BeautyOne of the first people I had the pleasure of meeting and befriending in Palestine is a sculptor. As a person he is, as are many Palestinians, politically engaged and actively resisting the occupation; his art is a form of expression within that. I failed to comprehend the extent of it until I stood in his workshop trying very hard not to touch anything lest I break it as those close to me know I have a tendency to do. This innovative individual will attempt to work with any material, including shrapnel fragments, pieces of exploded landmines, bullet cases and remnants of local resistance techniques. My heart froze the day he announced he had been collecting exploded bombs in an area yet to be deemed as safe, yet he casually dismissed my (very British) concerns for his safety by cheerfully pointing out that the last thing Israel expected their landmines to be used for was a giant sculpture. He has a point. Let’s face it, there is a wonderful sense of mockery towards the Israeli Defence League that they are wandering around enforcing the rigmaroles of the occupation in their bullet proof vests and helmets with ludicrously large guns whilst my friend wanders around landmine sites collecting debris without a single scratch. My favorite part about the situation is that my friend has the talent and unbelievable skill to turn such ugly and oppressive materials into works of wonder. It is possible some of you in the UK may have seen some of the new garden and small holder growing techniques with empty gas canisters being used as pots to hold small plants and seedlings across the West Bank? It is the same principle. Israel thinks they have the power whilst Palestinians on the ground quietly laugh and use the material for far more helpful things.

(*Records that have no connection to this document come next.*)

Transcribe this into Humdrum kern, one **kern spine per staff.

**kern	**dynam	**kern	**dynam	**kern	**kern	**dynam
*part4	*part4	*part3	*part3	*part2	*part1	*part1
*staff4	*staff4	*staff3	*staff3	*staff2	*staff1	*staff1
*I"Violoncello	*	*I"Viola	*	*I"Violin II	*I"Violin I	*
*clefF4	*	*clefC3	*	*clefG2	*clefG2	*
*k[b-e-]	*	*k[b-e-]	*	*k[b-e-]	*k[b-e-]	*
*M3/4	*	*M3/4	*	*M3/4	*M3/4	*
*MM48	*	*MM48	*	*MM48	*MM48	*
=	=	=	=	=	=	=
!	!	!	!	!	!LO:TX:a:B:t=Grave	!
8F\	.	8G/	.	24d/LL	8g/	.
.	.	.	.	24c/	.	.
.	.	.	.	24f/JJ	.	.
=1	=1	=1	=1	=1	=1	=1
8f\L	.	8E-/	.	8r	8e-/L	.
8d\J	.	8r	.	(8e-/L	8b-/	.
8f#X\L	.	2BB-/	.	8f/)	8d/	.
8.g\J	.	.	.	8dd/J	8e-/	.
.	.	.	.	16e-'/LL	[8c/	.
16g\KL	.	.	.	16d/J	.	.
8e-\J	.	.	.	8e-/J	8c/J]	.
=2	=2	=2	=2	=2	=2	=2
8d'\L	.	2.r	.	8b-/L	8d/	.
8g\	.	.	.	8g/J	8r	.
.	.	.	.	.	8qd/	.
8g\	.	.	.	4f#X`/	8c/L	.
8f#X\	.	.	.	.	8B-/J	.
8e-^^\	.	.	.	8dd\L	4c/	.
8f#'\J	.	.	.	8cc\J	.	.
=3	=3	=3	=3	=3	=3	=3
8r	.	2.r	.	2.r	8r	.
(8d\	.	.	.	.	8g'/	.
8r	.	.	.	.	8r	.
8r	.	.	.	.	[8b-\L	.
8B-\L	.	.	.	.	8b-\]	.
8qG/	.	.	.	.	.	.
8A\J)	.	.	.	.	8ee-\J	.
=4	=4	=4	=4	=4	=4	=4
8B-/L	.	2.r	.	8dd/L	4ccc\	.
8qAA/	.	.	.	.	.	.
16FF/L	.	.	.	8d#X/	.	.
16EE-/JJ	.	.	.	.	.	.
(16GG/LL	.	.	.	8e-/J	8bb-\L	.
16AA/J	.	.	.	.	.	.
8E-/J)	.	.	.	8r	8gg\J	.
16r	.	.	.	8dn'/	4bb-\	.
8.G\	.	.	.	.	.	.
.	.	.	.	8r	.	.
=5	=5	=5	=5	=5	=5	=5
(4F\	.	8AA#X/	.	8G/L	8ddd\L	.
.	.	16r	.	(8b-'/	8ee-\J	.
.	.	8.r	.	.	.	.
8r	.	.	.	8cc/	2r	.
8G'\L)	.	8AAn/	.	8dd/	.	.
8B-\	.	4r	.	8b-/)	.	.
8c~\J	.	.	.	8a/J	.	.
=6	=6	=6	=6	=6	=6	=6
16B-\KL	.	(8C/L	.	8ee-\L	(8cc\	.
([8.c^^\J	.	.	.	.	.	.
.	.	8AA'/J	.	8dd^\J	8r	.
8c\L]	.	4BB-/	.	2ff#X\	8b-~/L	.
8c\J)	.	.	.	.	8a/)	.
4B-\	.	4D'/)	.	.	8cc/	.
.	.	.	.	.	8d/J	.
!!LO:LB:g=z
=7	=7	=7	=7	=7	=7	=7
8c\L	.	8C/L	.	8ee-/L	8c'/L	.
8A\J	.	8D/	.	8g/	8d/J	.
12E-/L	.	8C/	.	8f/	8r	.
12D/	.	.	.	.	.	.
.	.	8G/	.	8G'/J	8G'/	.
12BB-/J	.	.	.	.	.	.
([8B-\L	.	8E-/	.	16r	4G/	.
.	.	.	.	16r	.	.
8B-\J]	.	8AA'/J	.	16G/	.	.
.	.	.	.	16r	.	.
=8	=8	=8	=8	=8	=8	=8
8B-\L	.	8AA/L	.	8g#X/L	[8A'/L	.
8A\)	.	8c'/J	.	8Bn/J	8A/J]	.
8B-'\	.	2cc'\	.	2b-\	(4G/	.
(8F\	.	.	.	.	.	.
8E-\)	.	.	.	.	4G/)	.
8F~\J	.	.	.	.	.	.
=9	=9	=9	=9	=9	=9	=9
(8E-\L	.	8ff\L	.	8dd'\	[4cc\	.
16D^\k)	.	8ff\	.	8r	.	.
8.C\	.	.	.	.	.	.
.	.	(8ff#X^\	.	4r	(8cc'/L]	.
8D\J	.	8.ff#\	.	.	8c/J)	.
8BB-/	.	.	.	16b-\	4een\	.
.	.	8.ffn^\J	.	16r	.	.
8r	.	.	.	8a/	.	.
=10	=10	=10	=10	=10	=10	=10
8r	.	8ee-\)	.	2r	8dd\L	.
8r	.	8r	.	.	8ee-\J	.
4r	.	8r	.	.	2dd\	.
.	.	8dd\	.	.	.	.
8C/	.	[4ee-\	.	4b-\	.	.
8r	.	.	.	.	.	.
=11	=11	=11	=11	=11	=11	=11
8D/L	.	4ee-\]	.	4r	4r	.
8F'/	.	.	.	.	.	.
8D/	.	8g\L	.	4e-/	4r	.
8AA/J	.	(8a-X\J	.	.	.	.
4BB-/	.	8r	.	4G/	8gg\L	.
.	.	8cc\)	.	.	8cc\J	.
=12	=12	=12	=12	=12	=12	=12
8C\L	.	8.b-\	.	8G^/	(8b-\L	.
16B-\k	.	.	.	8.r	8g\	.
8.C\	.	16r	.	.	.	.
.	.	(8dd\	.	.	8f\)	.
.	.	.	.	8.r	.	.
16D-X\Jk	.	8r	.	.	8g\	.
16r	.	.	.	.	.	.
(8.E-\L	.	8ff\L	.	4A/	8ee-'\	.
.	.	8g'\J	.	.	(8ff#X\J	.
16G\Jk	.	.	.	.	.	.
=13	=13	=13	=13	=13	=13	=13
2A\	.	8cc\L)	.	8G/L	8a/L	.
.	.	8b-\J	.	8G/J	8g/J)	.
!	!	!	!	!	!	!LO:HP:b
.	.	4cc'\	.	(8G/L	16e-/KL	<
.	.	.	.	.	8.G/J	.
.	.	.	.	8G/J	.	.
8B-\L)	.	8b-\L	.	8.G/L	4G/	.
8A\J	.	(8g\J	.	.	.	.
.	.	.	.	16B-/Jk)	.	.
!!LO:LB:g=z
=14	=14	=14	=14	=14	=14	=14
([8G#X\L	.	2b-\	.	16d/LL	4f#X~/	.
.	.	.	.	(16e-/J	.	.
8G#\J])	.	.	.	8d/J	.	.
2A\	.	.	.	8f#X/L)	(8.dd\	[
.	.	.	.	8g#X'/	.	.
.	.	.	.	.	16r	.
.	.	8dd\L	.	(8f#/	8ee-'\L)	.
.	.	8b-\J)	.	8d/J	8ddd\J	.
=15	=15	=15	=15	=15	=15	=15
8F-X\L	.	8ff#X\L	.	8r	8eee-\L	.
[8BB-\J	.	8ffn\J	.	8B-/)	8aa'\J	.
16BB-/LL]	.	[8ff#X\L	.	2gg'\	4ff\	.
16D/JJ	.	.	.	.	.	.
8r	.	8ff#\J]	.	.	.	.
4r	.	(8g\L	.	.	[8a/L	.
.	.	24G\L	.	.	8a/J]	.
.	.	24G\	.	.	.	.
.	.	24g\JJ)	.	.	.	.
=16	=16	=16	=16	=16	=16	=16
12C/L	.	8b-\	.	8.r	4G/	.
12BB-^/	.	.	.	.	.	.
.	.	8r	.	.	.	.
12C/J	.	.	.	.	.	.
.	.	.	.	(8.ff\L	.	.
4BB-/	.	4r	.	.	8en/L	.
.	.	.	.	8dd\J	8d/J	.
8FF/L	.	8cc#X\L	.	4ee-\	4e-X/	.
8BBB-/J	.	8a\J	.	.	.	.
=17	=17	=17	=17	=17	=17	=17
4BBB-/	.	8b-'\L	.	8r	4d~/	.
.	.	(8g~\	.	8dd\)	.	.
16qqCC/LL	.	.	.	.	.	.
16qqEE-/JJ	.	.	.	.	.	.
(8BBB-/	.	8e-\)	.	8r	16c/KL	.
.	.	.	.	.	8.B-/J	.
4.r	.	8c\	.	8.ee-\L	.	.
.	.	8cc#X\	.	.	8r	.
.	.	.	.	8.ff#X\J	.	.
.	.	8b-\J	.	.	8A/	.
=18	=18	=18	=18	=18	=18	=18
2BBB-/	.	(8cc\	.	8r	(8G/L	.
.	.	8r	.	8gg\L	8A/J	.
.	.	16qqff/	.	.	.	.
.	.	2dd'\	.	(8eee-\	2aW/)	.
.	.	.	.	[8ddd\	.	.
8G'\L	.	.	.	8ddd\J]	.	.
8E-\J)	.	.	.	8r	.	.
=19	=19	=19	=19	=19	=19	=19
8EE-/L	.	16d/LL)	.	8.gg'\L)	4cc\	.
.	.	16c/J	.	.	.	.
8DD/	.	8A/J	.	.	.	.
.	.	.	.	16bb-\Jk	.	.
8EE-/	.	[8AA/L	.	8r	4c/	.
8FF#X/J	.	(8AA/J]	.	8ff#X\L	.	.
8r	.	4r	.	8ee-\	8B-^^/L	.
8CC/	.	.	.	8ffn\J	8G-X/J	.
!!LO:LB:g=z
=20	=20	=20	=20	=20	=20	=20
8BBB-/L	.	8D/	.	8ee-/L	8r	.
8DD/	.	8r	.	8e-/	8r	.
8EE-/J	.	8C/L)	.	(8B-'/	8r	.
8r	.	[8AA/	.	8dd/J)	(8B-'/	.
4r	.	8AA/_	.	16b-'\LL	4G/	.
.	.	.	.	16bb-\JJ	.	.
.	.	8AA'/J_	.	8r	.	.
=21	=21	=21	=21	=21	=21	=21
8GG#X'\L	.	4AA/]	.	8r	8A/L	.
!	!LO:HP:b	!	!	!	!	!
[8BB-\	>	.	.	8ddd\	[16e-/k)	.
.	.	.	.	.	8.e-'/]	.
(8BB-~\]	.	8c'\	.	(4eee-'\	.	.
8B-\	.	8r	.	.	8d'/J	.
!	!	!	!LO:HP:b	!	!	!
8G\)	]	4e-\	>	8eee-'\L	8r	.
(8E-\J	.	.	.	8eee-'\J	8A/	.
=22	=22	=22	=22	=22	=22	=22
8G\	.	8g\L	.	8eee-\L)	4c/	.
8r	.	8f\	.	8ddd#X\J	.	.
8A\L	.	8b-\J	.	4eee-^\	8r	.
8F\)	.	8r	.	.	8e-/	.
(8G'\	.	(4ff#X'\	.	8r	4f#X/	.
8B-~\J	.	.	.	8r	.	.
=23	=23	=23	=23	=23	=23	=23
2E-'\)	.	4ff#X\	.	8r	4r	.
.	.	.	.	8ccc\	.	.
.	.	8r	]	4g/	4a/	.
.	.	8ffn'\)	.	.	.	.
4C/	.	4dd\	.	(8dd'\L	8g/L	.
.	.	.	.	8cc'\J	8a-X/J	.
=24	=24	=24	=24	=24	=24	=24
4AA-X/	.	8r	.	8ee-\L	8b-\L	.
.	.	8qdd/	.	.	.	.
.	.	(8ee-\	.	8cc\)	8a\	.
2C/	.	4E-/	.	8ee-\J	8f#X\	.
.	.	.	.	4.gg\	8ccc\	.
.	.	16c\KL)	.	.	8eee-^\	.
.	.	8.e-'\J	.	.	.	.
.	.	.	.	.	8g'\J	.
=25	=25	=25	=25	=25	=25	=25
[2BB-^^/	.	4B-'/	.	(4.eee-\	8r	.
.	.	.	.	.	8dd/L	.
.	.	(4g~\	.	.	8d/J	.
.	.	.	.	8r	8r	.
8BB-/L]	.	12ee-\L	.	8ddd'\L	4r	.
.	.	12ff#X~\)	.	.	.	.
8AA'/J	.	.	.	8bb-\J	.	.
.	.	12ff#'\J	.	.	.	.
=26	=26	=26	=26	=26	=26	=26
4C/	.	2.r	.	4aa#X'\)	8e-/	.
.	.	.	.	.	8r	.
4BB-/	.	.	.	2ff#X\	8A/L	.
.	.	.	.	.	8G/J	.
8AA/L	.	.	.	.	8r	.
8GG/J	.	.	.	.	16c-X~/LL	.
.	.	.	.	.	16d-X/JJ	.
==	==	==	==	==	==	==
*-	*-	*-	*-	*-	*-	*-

Time and time again Palestinians demonstrate their resilience, tinged with a dark humor, in the way they respond to the occupation. The above example is simply one of many. There is a community of artists here in Palestine and they are slowly gaining international recognition for their work. As they should, their work makes some of the pieces in the Tate Modern look like sandpit play in comparison. They have an edge which cannot be replicated by anyone else and which transpires in art; they have passion mixed with anger, courage mixed with frustration and an overwhelming essence of the value of life. You can only begin to imagine the beauty that hands guided by those feelings can create. More to the point the dark humour behind the whole exercise can not fail to make those who are pro-Palestinian chuckle. Who would have thought the IDF were cheerfully providing a constant stream of new materials with which to work with, essentially footing the bill for the rest of world to have beautiful artwork? I’m fairly confident that that hasn’t been factored into their annual defence budget.

Everyone feels different emotions when they gaze upon a piece of work for the first time. My friend recently showed me a piece he is in the process of finishing and for my part here are a few of the emotions that went through me: awe, respect, pain, recognition, wonder and anger. Awe for the beauty that he was showing me and the talent in his hands, respect for the feelings that run through him whilst he moulds these shapes, pain for the struggle, recognition for the power and passion he holds within him, wonder at the ability of one person to make something so beautiful and anger against Israel for inflicting the occupation to begin with. I am going to coin a new saying for artwork within Palestine: ‘Emotions guide the hands which empower us’.